Provided passage –
────────────────

Person identification #39

Closed frankier closed 3 years ago

frankier commented 3 years ago

We might like to identify one or more people within the videos. There are a few approaches to this. We should like to be identify against a fixed single person or against a small dictionary of people.

There should be at least two possibilities:

  1. Just go through and label each person below a threshold distance. This should be implemented as a baseline since it's simple.
  2. First cluster headshots into groups and then attempt to labels the clusters.

People do do the cluster and then label approach. As in this preprint. https://arxiv.org/pdf/2010.11732 . It's quite apparent that that's probably not SOTA but it is at least simple.

It does intuitively make sense since the varying confounding factors such as pose/lighting in videos mean the different face chips will form a continuum/manifold that clustering should capture (just as long as people's continuums aren't overlapping).

How to choose hyperparameters for clustering?

  1. Could reuse the hyperparameters from https://github.com/yl-1993/learn-to-cluster on the YouTube Faces dataset
    • But wait! That says minPts = 1 so it's equivalent to simple linkage based clustering. Presumably it's faster to just use this if possible.
  2. Could use grid search and the silhouette coefficient like Himani's GSOC: https://github.com/Himani2000/GSOC_2020

Another approach that is an alternative to cluster and then label would be to use a simple fixed-point linkage thing starting from the labelled datapoints (Label propagation? Chinese whispers?) but then we don't get unlabelled clusters. The unlabelled clusters are kind of nice and allow for some degree of manual fixing after the fact.

────────────────

Information supplied –

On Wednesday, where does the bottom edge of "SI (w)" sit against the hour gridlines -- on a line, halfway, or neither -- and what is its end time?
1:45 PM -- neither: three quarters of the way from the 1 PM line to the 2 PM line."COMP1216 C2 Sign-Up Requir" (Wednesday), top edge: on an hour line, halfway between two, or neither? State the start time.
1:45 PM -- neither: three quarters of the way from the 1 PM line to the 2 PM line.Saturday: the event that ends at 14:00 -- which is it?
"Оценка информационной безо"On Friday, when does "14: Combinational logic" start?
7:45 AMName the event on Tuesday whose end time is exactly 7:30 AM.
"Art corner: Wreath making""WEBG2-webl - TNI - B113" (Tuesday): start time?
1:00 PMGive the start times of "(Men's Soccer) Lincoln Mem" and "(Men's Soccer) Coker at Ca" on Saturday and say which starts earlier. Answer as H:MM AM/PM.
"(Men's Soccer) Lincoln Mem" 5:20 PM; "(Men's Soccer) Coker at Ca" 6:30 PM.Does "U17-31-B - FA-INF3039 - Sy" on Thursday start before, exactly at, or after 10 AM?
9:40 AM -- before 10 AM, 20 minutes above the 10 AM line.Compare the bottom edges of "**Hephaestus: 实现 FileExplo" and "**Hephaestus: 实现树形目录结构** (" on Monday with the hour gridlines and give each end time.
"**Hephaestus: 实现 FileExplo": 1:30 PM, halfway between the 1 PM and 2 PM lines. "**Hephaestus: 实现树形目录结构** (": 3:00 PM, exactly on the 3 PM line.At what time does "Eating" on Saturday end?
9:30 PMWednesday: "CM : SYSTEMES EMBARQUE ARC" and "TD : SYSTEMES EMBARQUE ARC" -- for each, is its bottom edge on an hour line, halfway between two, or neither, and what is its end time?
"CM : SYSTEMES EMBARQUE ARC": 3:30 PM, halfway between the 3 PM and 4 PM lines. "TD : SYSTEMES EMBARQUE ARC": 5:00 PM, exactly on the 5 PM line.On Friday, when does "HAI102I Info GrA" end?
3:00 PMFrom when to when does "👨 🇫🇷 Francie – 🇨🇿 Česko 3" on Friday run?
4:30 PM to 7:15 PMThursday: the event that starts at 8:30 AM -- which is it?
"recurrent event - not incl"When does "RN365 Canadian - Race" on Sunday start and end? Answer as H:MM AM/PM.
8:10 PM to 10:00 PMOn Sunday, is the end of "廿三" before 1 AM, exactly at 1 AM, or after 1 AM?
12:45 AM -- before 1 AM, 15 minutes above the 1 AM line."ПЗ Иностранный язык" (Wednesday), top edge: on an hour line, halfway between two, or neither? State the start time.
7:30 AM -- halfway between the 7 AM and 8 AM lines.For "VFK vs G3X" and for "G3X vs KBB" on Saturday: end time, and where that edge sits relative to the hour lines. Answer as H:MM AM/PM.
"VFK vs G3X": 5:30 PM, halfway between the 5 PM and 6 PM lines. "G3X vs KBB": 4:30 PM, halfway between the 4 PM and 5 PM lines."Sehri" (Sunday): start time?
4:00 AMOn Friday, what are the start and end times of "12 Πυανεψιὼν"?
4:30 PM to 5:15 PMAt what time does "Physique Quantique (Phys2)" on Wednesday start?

────────────────

Required actions –
A. Reproduce the part of the person identification issue between "2. First cluster" and "continuums aren't overlapping).", inclusive.
B. Answer these questions from the person identification issue:
(i) Which approach should be implemented as a baseline?
(ii) What value of minPts does the issue say the learn-to-cluster repository uses?
(iii) According to the issue, what do the unlabelled clusters allow?
C. List every URL that appears in the person identification issue.
The listing has no connection to the person identification issue.

The solutions –
A.
2. First cluster headshots into groups and then attempt to labels the clusters.

People do do the cluster and then label approach. As in this preprint. https://arxiv.org/pdf/2010.11732 . It's quite apparent that that's probably not SOTA but it is at least simple.

It does intuitively make sense since the varying confounding factors such as pose/lighting in videos mean the different face chips will form a continuum/manifold that clustering should capture (just as long as people's continuums aren't overlapping).

B.
(i) Going through and labeling each person below a threshold distance.
(ii) minPts = 1.
(iii) Some degree of manual fixing after the fact.

C.
https://arxiv.org/pdf/2010.11732
https://github.com/yl-1993/learn-to-cluster
https://github.com/Himani2000/GSOC_2020